Autistic Self-Advocacy Network
The Autistic Self Advocacy Network is a nonprofit organization run by and for Autistic people. ASAN's supporters include Autistic adults and youth, cross-disability advocates, and non-autistic family members, professionals, educators and friends. ASAN was created to provide support and services to individuals on the autism spectrum while working to educate communities and improve public perceptions of autism.
Our activities include public policy advocacy, community engagement to encourage inclusion and respect for neurodiversity, quality of life oriented research, and the development of Autistic cultural activities. We provide information about autism to the public through a number of different educational, outreach and systems change related projects.
The Autistic Self Advocacy Network seeks to advance the principles of the disability rights movement with regard to autism. Drawing on the principles of the cross-disability community, ASAN seeks to organize the community of Autistic adults and youth to have our voices heard in the national conversation about us.

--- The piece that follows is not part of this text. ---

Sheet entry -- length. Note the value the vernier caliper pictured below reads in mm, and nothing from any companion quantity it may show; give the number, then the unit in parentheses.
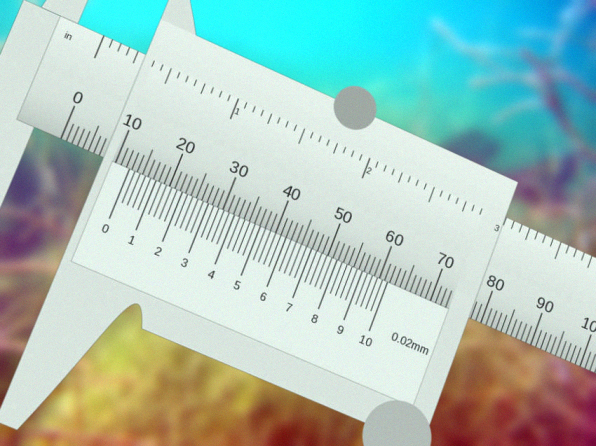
12.6 (mm)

ASAN believes that the goal of autism advocacy should be a world in which Autistic people enjoy the same access, rights, and opportunities as all other citizens. We hope to empower Autistic people across the world to take control of our own lives and the future of our common community. Nothing About Us, Without Us!

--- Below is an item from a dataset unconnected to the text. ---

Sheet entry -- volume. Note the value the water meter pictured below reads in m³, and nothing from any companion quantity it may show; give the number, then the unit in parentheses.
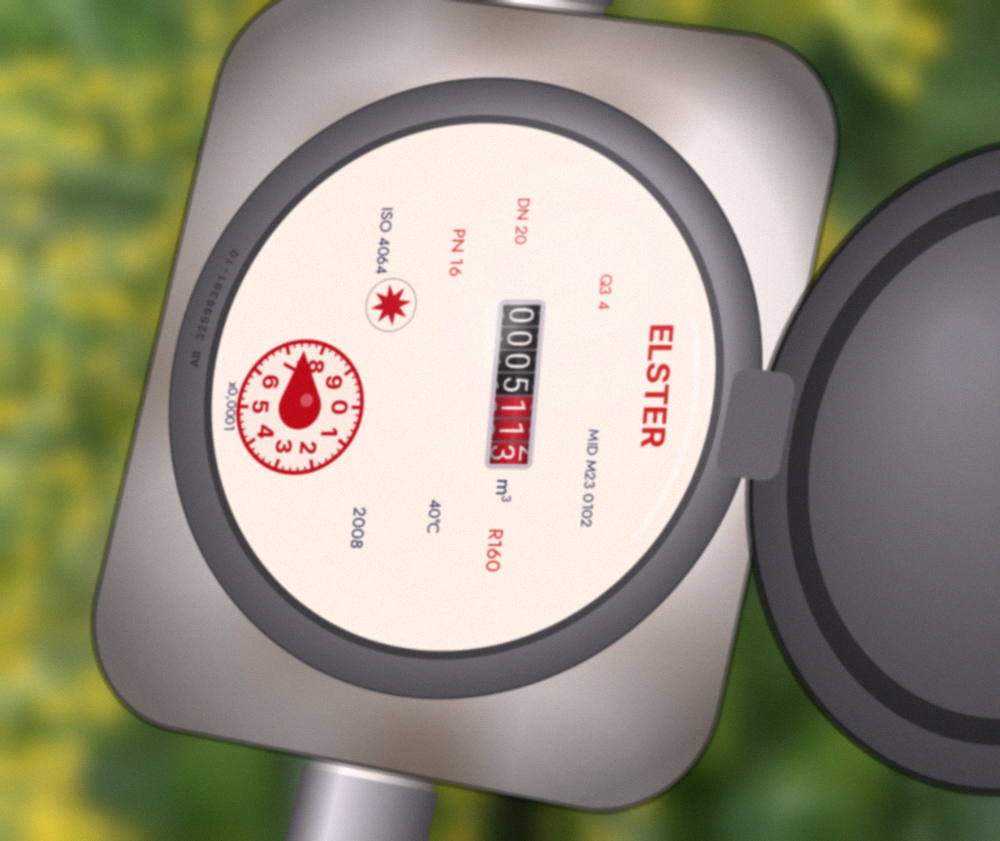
5.1127 (m³)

Autistic self-advocacy became organized in the 1990s as a part of the disability rights movement. The Autistic Self Advocacy Network was founded in 2006 and became widely known in December 2007 after a successful letter-writing protest campaign led to the removal of the "Ransom Notes" billboards in New York City, which had compared autism to a kidnapper snatching children from society.
Local chapters formed across the United States and in Canada and Australia. ASAN developed close working relationships with other disability rights groups and became involved in a wide variety of initiatives and projects.